Nunca, y cuando digo nunca es nunca, se me ha dado bien alejarme de aquellas historias que son, por definición, tan duras que a veces provocan dolor y, por qué no decirlo, cierto sufrimiento en el que las lee. Será por mis estudios, será porque siempre he tenido ese afán por saber lo que se esconde en el interior de cada uno de nosotros, será porque mi lado masoca me conmina a seguir y a considerar que las lecturas, por muy duras que sean, no tienen más objetivo que hacernos abrir los ojos a una posibilidad, a un destino, sea éste el que sea. Recuerdo que cuando me llevé a casa Windows of the world fue por puro impulso. Coleaba en mi memoria el momento en el que las Torres Gemelas se doblegaron al poder de las explosiones, y ese fue un día en el que todo cambió – no sólo mi vida, que no es tan importante, sino el toda la humanidad -. A partir de ahí el mundo entero se convirtió en un lugar menos seguro en el que vivir, y nos bombardeaban con imágenes una y otra vez para que ese sentimiento de desamparo se volviera en nuestra contra y nos convirtiera en pequeños borregos que temblaran porque, ya se sabe lo que sucede en el cuento, dentro de poco iba a venir el lobo a comernos.
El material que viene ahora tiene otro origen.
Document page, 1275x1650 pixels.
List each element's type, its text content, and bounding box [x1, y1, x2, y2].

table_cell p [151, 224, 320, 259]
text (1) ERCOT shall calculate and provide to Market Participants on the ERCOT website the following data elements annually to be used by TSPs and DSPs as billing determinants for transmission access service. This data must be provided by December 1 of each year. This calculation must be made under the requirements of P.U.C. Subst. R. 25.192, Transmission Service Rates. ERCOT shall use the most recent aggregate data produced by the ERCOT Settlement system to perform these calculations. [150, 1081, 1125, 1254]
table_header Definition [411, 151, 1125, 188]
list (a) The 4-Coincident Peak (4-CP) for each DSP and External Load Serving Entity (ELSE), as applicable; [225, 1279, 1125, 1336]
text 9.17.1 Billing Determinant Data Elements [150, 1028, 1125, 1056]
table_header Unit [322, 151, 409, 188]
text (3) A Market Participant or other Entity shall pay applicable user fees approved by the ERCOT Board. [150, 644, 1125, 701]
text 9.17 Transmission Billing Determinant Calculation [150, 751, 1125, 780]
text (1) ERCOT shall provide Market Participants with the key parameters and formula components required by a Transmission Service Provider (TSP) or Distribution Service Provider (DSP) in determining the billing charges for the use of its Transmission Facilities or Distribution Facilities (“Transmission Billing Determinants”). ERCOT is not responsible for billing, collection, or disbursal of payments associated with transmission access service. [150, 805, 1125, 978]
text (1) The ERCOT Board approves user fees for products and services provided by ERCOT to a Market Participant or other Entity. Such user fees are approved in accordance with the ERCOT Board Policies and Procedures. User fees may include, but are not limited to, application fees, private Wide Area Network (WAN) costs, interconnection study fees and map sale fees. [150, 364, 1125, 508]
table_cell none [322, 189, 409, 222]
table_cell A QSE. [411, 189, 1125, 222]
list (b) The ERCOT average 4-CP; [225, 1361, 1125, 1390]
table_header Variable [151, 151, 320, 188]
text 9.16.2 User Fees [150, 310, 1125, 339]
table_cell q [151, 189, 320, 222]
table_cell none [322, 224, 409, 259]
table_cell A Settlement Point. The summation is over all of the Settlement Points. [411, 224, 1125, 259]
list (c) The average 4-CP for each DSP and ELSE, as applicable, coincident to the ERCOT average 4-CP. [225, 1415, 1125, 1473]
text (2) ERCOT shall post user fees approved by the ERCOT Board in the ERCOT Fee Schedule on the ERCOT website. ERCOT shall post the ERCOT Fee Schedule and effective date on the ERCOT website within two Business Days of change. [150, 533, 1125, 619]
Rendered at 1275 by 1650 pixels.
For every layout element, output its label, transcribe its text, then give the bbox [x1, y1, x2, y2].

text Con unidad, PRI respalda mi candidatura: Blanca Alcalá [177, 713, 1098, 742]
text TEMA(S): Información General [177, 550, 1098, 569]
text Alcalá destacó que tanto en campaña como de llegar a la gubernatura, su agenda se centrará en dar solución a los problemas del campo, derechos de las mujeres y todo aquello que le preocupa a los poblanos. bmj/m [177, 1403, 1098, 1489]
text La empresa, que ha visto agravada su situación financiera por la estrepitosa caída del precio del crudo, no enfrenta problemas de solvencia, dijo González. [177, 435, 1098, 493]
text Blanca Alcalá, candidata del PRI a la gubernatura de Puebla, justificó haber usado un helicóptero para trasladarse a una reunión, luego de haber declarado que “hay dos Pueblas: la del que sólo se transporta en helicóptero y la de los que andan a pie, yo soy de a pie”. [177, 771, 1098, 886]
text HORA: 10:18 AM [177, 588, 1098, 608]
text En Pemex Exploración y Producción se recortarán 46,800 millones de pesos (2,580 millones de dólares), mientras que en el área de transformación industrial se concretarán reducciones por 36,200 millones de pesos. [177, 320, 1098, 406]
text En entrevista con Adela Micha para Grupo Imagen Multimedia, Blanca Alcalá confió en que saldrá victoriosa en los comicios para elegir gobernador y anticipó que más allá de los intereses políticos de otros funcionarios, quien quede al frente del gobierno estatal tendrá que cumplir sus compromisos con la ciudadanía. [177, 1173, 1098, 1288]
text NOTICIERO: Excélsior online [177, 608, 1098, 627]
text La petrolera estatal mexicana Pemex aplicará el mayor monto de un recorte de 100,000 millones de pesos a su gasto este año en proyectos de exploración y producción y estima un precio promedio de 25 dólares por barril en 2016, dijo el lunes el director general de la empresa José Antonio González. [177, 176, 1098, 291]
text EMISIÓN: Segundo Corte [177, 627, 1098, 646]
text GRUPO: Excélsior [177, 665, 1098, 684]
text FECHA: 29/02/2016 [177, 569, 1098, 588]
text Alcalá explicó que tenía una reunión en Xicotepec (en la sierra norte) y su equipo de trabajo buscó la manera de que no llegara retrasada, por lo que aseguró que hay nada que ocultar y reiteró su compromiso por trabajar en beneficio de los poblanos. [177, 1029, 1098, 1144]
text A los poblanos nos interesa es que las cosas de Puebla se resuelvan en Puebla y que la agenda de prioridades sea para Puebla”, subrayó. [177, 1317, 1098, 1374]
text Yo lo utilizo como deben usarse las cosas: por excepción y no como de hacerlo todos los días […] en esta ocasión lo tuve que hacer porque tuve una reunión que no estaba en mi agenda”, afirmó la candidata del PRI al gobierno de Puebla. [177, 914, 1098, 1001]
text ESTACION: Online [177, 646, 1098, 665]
A partir de ese suceso, Frédéric Beigbeder va construyendo un paralelismo entre lo que él vive en París como escritor y ese mundo que se convirtió en película de terror, en una especie de anclaje para que todos intentáramos describir qué era exactamente la maldad, sin llegar a conseguirlo del todo, sin llegar al centro mismo de la causa, que no era otra cosa que poner en palabras algo que nos había dejado a todos en silencio.
La literatura siempre se ha fijado en hechos que se convirtieran en grandes fechas, en esos días en los que todo el mundo – de preguntarles – sabrían qué estaban haciendo y cómo lo estaban haciendo. El 11-S fue un día que todos recordaríamos porque, es evidente, algo cambió, la realidad se volvió mucho más dura y las explosiones iban dirigidas a cada uno de nosotros. Pero al igual que ese hecho toca la vida de cada uno de nosotros, Windows of the World también lo hace por una sencilla razón: en esa unión entre la vida de escritor y este suceso, nos vemos reflejados en un cristal que, no por estar más limpio es menos peligroso, reflejando todos esos pequeños huecos que marcaron un antes y un después en nuestra vida, reflejando los pequeños destellos de imperfección y de calles sin salida por las que caminamos habitualmente. Hay algo que muchas veces se escapa a los que ponemos el ojo en la literatura y que es evidente en este libro de Frédéric Beigbeder: cuando algo hace que salte por los aires todo lo que hemos conocido hasta ahora, nos fijamos en la globalidad y no en los pequeños detalles. que al fin y al cabo es donde realmente está la vida que se convierte en muerte, la existencia que se va entre las letras de un libro como éste, o que, simplemente, nos da la diferencia entre un acto despiadado o la salvación más próxima.